[Work item]:
Please restate the listing below in full, word for word.

─── Exercise material ───

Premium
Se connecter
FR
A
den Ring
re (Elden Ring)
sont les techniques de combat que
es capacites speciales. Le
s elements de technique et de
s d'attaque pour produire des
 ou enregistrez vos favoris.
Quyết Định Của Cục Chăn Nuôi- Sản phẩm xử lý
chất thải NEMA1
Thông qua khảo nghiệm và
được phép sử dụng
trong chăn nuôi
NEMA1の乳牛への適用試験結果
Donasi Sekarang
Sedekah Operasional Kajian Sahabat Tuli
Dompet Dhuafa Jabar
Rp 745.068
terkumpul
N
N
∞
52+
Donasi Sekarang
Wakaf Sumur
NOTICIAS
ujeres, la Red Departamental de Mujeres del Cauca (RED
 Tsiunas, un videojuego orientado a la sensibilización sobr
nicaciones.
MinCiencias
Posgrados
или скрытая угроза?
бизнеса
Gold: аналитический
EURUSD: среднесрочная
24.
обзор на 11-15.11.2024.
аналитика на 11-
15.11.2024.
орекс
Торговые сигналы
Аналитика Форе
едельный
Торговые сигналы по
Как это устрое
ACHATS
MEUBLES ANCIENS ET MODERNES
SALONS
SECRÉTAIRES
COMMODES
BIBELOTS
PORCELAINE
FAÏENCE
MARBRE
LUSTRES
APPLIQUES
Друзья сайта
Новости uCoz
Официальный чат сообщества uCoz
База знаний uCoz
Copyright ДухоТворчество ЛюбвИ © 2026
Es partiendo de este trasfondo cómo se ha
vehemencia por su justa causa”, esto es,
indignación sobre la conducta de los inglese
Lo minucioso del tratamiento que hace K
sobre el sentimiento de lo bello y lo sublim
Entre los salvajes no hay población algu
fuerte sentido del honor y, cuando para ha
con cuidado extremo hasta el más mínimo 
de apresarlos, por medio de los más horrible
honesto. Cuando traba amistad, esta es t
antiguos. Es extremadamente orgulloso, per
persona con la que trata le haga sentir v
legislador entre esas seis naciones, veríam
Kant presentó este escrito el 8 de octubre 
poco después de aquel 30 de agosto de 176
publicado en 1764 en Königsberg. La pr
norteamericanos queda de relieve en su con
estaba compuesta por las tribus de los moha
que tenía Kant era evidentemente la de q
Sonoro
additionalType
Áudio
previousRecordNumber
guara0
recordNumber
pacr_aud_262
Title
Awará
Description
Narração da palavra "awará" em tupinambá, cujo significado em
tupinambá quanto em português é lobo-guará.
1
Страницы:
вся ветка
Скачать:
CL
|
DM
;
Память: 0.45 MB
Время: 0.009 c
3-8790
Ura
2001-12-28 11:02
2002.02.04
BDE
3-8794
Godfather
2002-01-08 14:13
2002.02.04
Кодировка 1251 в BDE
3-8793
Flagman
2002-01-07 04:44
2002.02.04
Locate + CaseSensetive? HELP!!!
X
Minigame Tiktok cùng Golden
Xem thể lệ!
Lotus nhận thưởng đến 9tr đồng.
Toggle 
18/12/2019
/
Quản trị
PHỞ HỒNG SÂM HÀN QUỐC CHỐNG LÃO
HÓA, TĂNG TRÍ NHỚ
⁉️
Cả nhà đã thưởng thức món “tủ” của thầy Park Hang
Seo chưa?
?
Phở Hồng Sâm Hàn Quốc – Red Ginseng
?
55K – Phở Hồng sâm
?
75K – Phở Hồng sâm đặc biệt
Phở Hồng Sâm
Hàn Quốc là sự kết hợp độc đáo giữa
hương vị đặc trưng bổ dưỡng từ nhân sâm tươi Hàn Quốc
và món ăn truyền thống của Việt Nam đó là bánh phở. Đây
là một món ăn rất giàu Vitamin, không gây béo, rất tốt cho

───

[Exercise response]:
Premium
Se connecter
FR
A
den Ring
re (Elden Ring)
sont les techniques de combat que
es capacites speciales. Le
s elements de technique et de
s d'attaque pour produire des
 ou enregistrez vos favoris.
Quyết Định Của Cục Chăn Nuôi- Sản phẩm xử lý
chất thải NEMA1
Thông qua khảo nghiệm và
được phép sử dụng
trong chăn nuôi
NEMA1の乳牛への適用試験結果
Donasi Sekarang
Sedekah Operasional Kajian Sahabat Tuli
Dompet Dhuafa Jabar
Rp 745.068
terkumpul
N
N
∞
52+
Donasi Sekarang
Wakaf Sumur
NOTICIAS
ujeres, la Red Departamental de Mujeres del Cauca (RED
 Tsiunas, un videojuego orientado a la sensibilización sobr
nicaciones.
MinCiencias
Posgrados
или скрытая угроза?
бизнеса
Gold: аналитический
EURUSD: среднесрочная
24.
обзор на 11-15.11.2024.
аналитика на 11-
15.11.2024.
орекс
Торговые сигналы
Аналитика Форе
едельный
Торговые сигналы по
Как это устрое
ACHATS
MEUBLES ANCIENS ET MODERNES
SALONS
SECRÉTAIRES
COMMODES
BIBELOTS
PORCELAINE
FAÏENCE
MARBRE
LUSTRES
APPLIQUES
Друзья сайта
Новости uCoz
Официальный чат сообщества uCoz
База знаний uCoz
Copyright ДухоТворчество ЛюбвИ © 2026
Es partiendo de este trasfondo cómo se ha
vehemencia por su justa causa”, esto es,
indignación sobre la conducta de los inglese
Lo minucioso del tratamiento que hace K
sobre el sentimiento de lo bello y lo sublim
Entre los salvajes no hay población algu
fuerte sentido del honor y, cuando para ha
con cuidado extremo hasta el más mínimo 
de apresarlos, por medio de los más horrible
honesto. Cuando traba amistad, esta es t
antiguos. Es extremadamente orgulloso, per
persona con la que trata le haga sentir v
legislador entre esas seis naciones, veríam
Kant presentó este escrito el 8 de octubre 
poco después de aquel 30 de agosto de 176
publicado en 1764 en Königsberg. La pr
norteamericanos queda de relieve en su con
estaba compuesta por las tribus de los moha
que tenía Kant era evidentemente la de q
Sonoro
additionalType
Áudio
previousRecordNumber
guara0
recordNumber
pacr_aud_262
Title
Awará
Description
Narração da palavra "awará" em tupinambá, cujo significado em
tupinambá quanto em português é lobo-guará.
1
Страницы:
вся ветка
Скачать:
CL
|
DM
;
Память: 0.45 MB
Время: 0.009 c
3-8790
Ura
2001-12-28 11:02
2002.02.04
BDE
3-8794
Godfather
2002-01-08 14:13
2002.02.04
Кодировка 1251 в BDE
3-8793
Flagman
2002-01-07 04:44
2002.02.04
Locate + CaseSensetive? HELP!!!
X
Minigame Tiktok cùng Golden
Xem thể lệ!
Lotus nhận thưởng đến 9tr đồng.
Toggle 
18/12/2019
/
Quản trị
PHỞ HỒNG SÂM HÀN QUỐC CHỐNG LÃO
HÓA, TĂNG TRÍ NHỚ
⁉️
Cả nhà đã thưởng thức món “tủ” của thầy Park Hang
Seo chưa?
?
Phở Hồng Sâm Hàn Quốc – Red Ginseng
?
55K – Phở Hồng sâm
?
75K – Phở Hồng sâm đặc biệt
Phở Hồng Sâm
Hàn Quốc là sự kết hợp độc đáo giữa
hương vị đặc trưng bổ dưỡng từ nhân sâm tươi Hàn Quốc
và món ăn truyền thống của Việt Nam đó là bánh phở. Đây
là một món ăn rất giàu Vitamin, không gây béo, rất tốt cho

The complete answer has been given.